| OBJECTIF DE L'EXERCICE |
Transformez toutes les lignes ci-dessous en une liste numérotée, sans les lignes vides. L'image ne doit pas figurer dans la réponse.

*-*-*

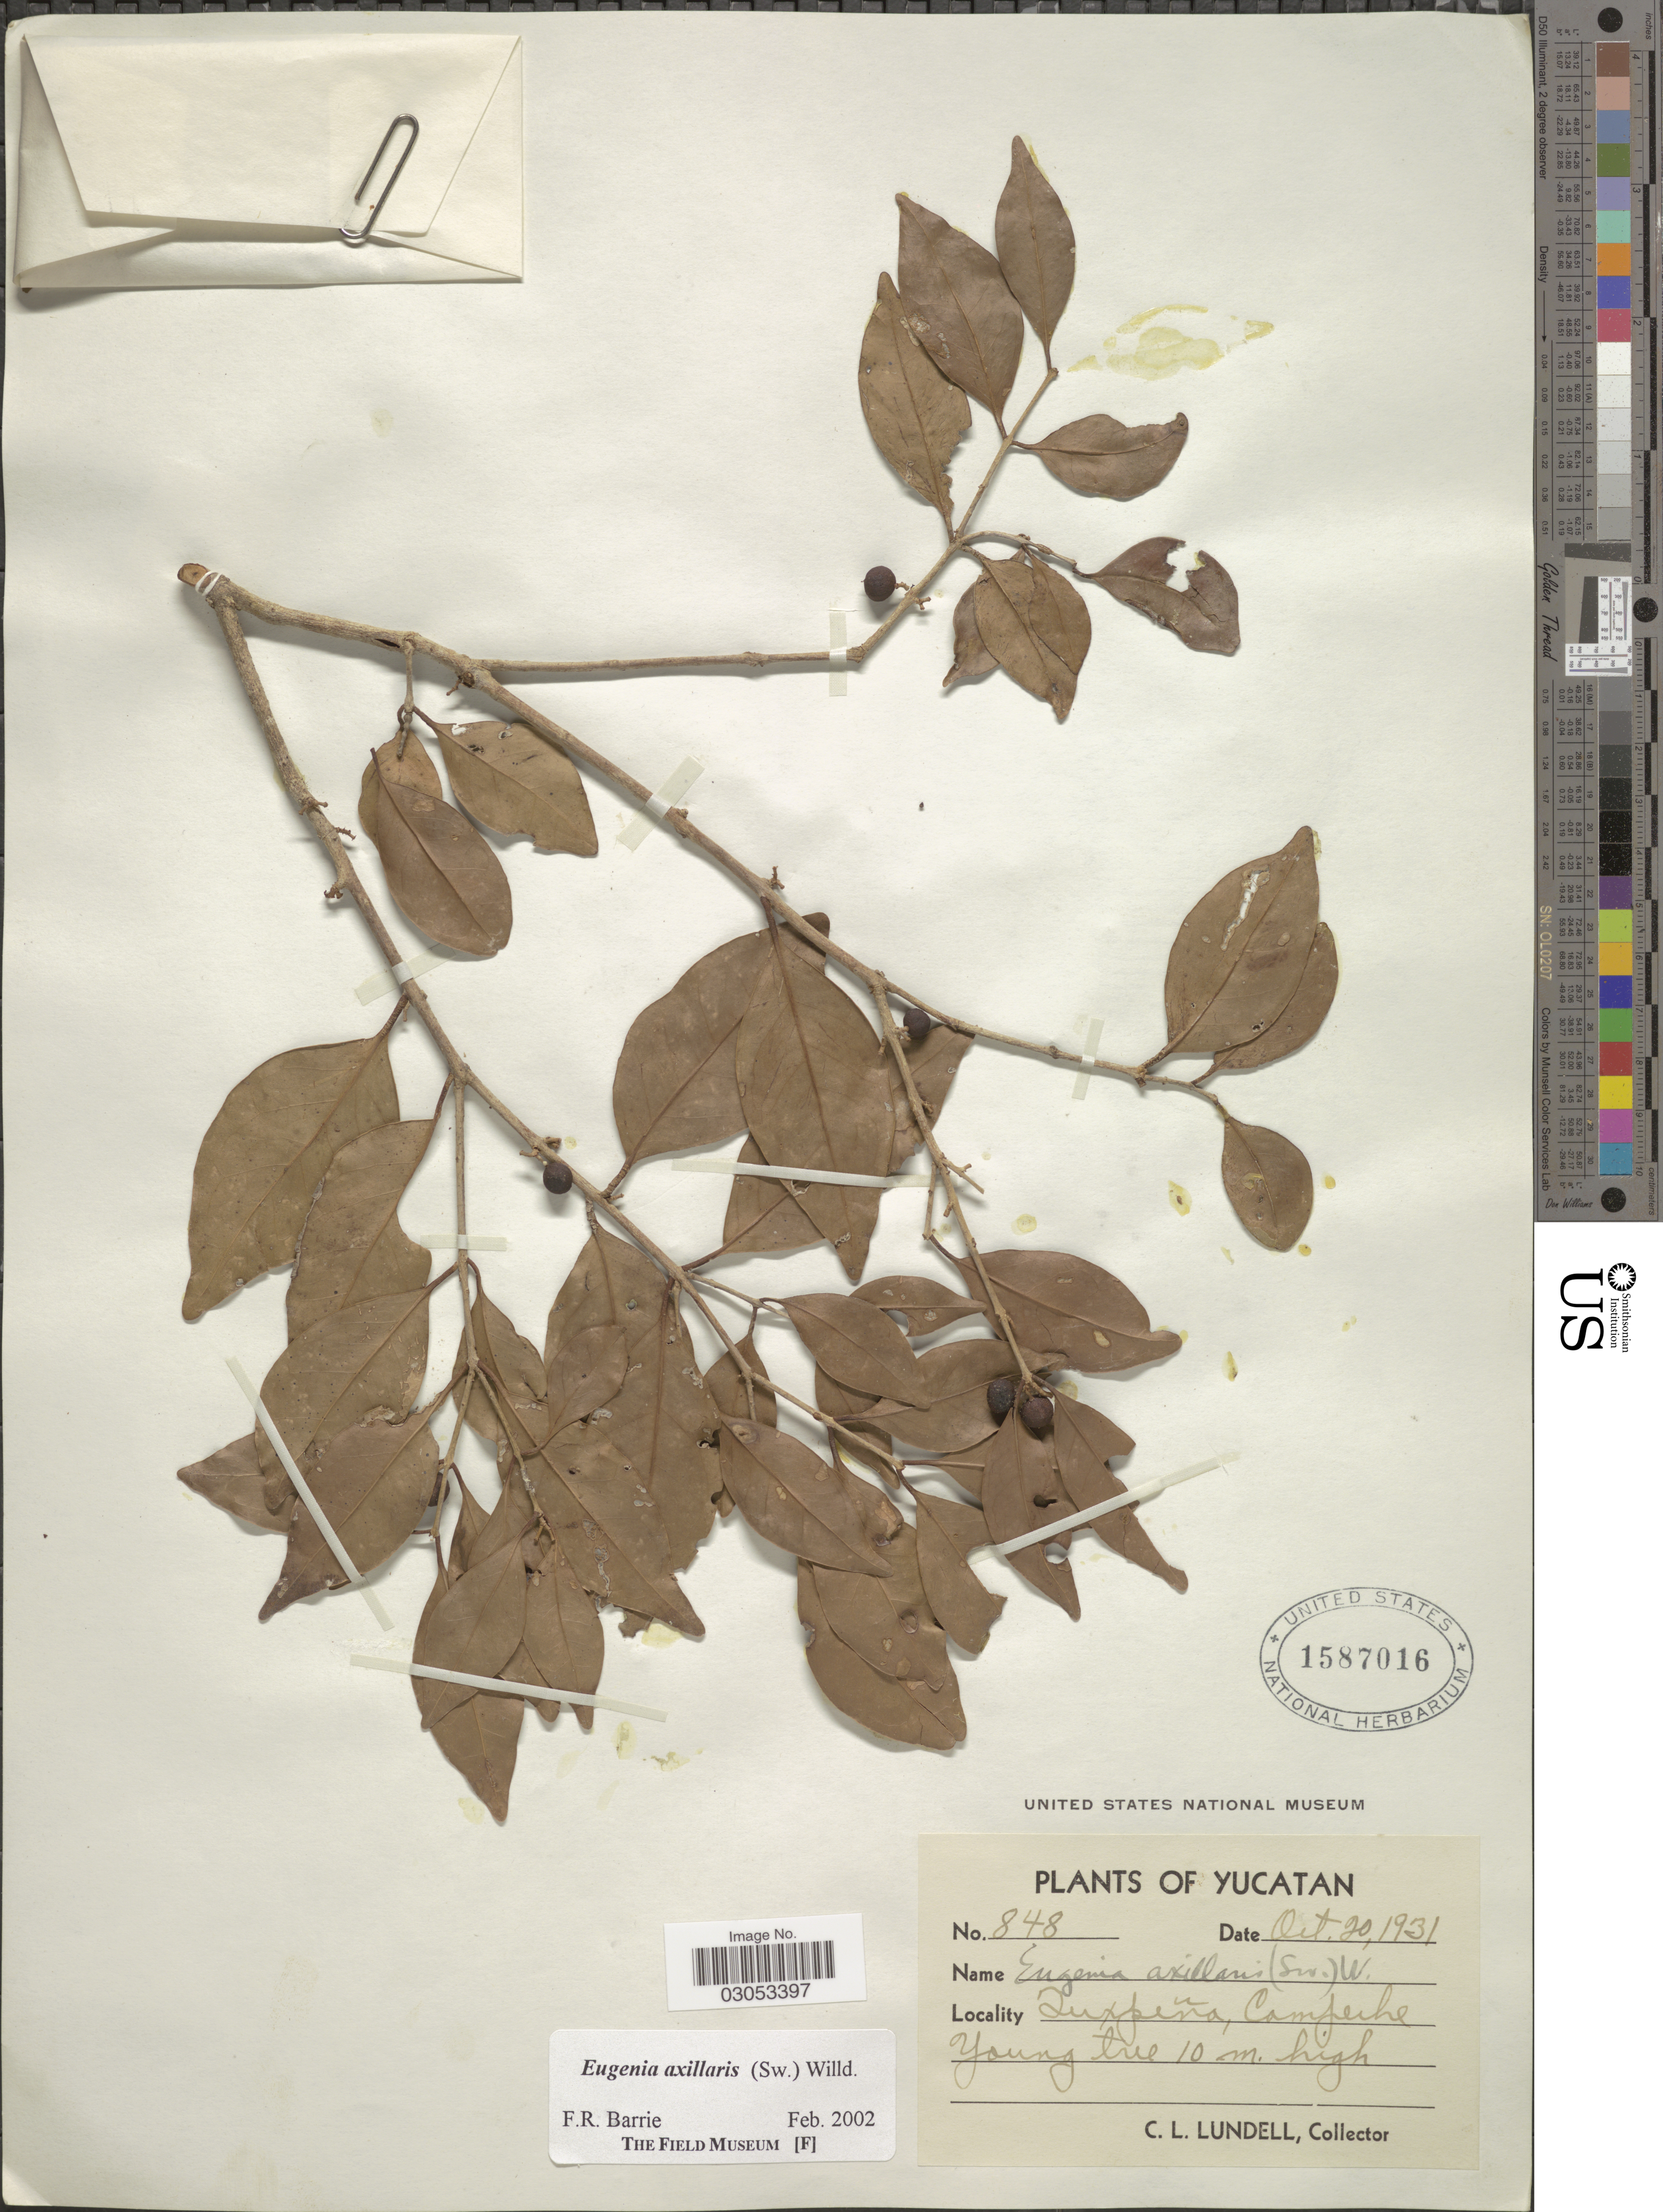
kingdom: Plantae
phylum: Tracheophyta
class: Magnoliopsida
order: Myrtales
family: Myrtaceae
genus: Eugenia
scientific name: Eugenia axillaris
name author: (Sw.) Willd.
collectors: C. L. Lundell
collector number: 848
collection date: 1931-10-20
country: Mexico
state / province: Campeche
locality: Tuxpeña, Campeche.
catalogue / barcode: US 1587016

*-*-*

| RÉSULTAT OBTENU |
1. kingdom: Plantae
2. phylum: Tracheophyta
3. class: Magnoliopsida
4. order: Myrtales
5. family: Myrtaceae
6. genus: Eugenia
7. scientific name: Eugenia axillaris
8. name author: (Sw.) Willd.
9. collectors: C. L. Lundell
10. collector number: 848
11. collection date: 1931-10-20
12. country: Mexico
13. state / province: Campeche
14. locality: Tuxpeña, Campeche.
15. catalogue / barcode: US 1587016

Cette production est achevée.